Gaza In Shock After
Deadly Israeli Attack
By Peter Wilson
The Telegrah - UK
1-26-3

JAMAL Ed Keter says he did not even see the Israeli Army helicopter that blasted him and a large group of young men in a Gaza City street early yesterday morning.
"We were too busy looking at the tanks and I knew there were helicopters but I didn't see anything until it got us," he said as he limped out of Gaza's Shefa Hospital later that morning.
Witnesses say the helicopter gunships that went into Gaza City in support of about 50 tanks fired into crowds if anyone in the crowd fired on them, but the 22-year-old insists nobody near him was armed.
As he spoke, his face was swollen and riddled with about 20 small wounds, he was still dazed and a chunk of flesh was missing from his right calf.
He had joined the crowds when he first heard the tanks rolling down his street near Gaza's largest market.
When he got to his feet after the blast three people near him were dead and 15 were injured.
Fourteen-year-old Samed Atta Al Sharif lay nearby with shrapnel in his belly and his intestines hanging outside his body.

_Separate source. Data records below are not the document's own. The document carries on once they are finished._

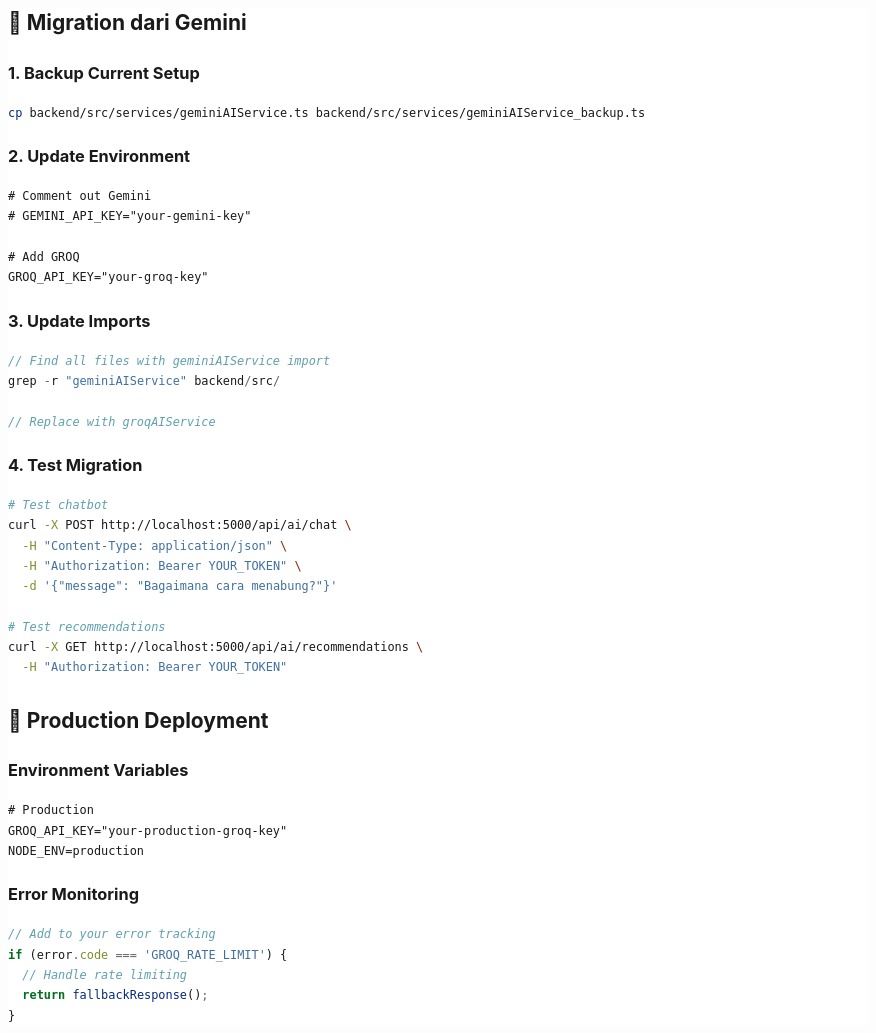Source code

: ## 🔄 Migration dari Gemini

### 1. Backup Current Setup
```bash
cp backend/src/services/geminiAIService.ts backend/src/services/geminiAIService_backup.ts
```

### 2. Update Environment
```env
# Comment out Gemini
# GEMINI_API_KEY="your-gemini-key"

# Add GROQ
GROQ_API_KEY="your-groq-key"
```

### 3. Update Imports
```typescript
// Find all files with geminiAIService import
grep -r "geminiAIService" backend/src/

// Replace with groqAIService
```

### 4. Test Migration
```bash
# Test chatbot
curl -X POST http://localhost:5000/api/ai/chat \
  -H "Content-Type: application/json" \
  -H "Authorization: Bearer YOUR_TOKEN" \
  -d '{"message": "Bagaimana cara menabung?"}'

# Test recommendations
curl -X GET http://localhost:5000/api/ai/recommendations \
  -H "Authorization: Bearer YOUR_TOKEN"
```

## 🚀 Production Deployment

### Environment Variables
```env
# Production
GROQ_API_KEY="your-production-groq-key"
NODE_ENV=production
```

### Error Monitoring
```typescript
// Add to your error tracking
if (error.code === 'GROQ_RATE_LIMIT') {
  // Handle rate limiting
  return fallbackResponse();
}
```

Jomaa Helmi Saqqa, a doctor at the hospital, said the boy had been successfully operated on and would recover.
"Two of the martyrs were brought in with their heads missing ... they were shot from above from a helicopter," he said.
Eleven of the 12 dead were aged between 20 and 25 but the last victim had not been identified.
When I saw his body in a back room the identification problem was obvious.
The middle of his face was missing as something had blown out a neat circle from the bottom of his nose to the top of his eyebrows leaving a 5cm deep hole where his nose and eyes should have been.
The doctor was sure there would soon be a 13th death as another man had a brain injury that the hospital was not equipped to treat.
In the surrounding streets, crowds stood quietly looking at the debris of flattened shops and factories, homes pocked with heavy machine gun bullet holes and four buckled bridges that have left a nearby town cut off from road transport.
One large building had lost an entire wall, exposing a row of neat second-floor bedrooms with a middle-aged woman standing bewildered in one looking out at the city through the hole where her wall used to be.
Mahmoud Madi, 42, sat shaking his head outside his family's bus company.
Israeli tanks and bulldozers had crushed three of the company's best buses together to form a barricade against Palestinian gunfire.
"We heard them doing it but what could we do? The children and my wife were on the ground screaming so I stayed inside.
"These were the best buses in Gaza. Who's going to pay for them?"
In a city where donkeys still pull carts and jostle with beaten-up cars, they were indeed fancy buses.
An Israeli army spokesman insisted the incursion was carefully limited to taking out factories that might be used to produce rockets for use against Israel.
That does not quite explain what happened at the Ahli Arab Hospital run by the Anglican Church in central Gaza city.
One missile scored a direct hit on the hospital's church, which sits in the middle of what is clearly a hospital. The missile destroyed the church roof, leaving a large crater in front of the altar.